That you are Canadian, and that you once worked with Nancy Kerrigan are both fairly interesting facts that are verifiable and largely uncontroversial—which isn’t something you can say about much that occurs in the film I, Tonya.

This isn’t necessarily a problem. It becomes clear early on that I, Tonya isn’t about the truth of a single event, rather about how competing narratives can create realities that contradict one another. That the events of I, Tonya run parallel to the emergence of cable news as a ubiquitous presence in American life is not a coincidence.

You and the filmmakers obviously went to a great deal of trouble to recreate Harding’s most iconic on-ice moments. I watched her skate back in the day and also revisited it on youtube after seeing the film—and the degree of authenticity you achieve is extraordinary. But then the film makers (seemingly intentionally) broke that veneer of credibility with several scenes in which it was overtly obvious that Margot Robbie’s face was CGI’d onto the stand in.

Oddly enough, that choice works remarkably well—much the same way the fourth wall-breaking asides by various characters felt appropriate to the tone of the film. This isn’t a documentary (or even a mockumentary), instead it puts forward a sort of theatrical reality, a reality coloured, often vividly, by the various narrators’ self serving worldviews. Something that seems exactly right for something as heightened and operatic as the world of figure skating.

In 1994, Nancy Kerrigan—an American figure skater preparing for the upcoming Winter Olympics in Lillehammer—was injured in an assault that was clearly intended to remove her from competition. Very early on it became clear that the attack originated somewhere within the small group of people that surrounded Kerrigan’s long-time rival Tonya Harding. What was not known immediately was whether or not Harding herself had knowledge of, or was directly responsible for, the attack.

I, Tonya depicts two wildly different versions of those events. It’s the Rashomon of figure skating. The two principal versions depicted (with occasional editorial commentary from supporting players) are those of Tonya and her husband Jeff Gillooly. But this isn’t an exercise in verite, or even an attempt at dramatic recreation. Instead I, Tonya seeks to echo the kind of confused, intensely contradictory narratives that are common in the contemporary media landscape.
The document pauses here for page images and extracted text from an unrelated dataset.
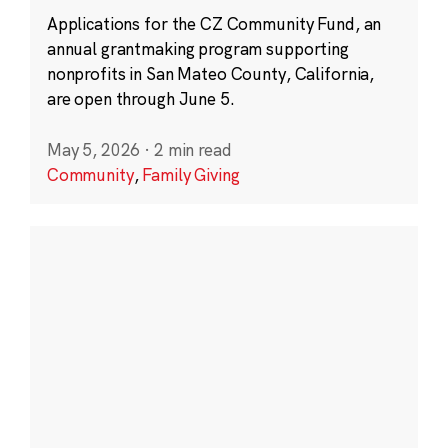
Applications for the CZ Community Fund, an
annual grantmaking program supporting
nonprofits in San Mateo County, California,
are open through June 5.
May 5, 2026
·
2 min read
Community
,
Family Giving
This is less a film about a particular event than it is about how perceptions are shaped by whatever drives ratings and satiates our collective desire for tawdry stories about people who inhabit a parallel universe. Harding was a perfect foil for this kind of media exploitation: a child of a broken marriage and harried by a monstrous mother and an abusive husband (according to her, anyway), she still managed to rise to national prominence as one of the best figure skaters in the world. But as quickly as she became a hero, the contrast between her and the image of beauty the figure skating world preferred became fatally problematic. A short, powerfully-built woman from the wrong side of the tracks who snuck cigarettes between programs and made her own costumes was a natural antagonist for the slim, lithe, pristine princess that the figure skating elite wanted as their standard bearer.
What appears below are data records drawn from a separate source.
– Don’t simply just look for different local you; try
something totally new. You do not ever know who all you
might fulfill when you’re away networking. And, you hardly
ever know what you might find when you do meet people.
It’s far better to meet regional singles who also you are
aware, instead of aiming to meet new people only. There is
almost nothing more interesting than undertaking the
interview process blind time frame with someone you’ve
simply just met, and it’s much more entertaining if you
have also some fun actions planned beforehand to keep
None of this abrogates any responsibility for the role Harding may (or may not) have played in the crime. But however complicit she may have been, it’s hard to say the punishment fits the crime. The media coverage she suffered through makes it impossible to discern whether there was a fair and just response to her crimes. Harding was vilified and parodied and forced into a kind of exile that few of us could survive.

Tonya Harding was a remarkable athlete, and your work in recreating her accomplishments is to be commended. What you couldn’t do was show the world all the moments, bad and good, that led to those four minutes of glory. And more importantly, what came after.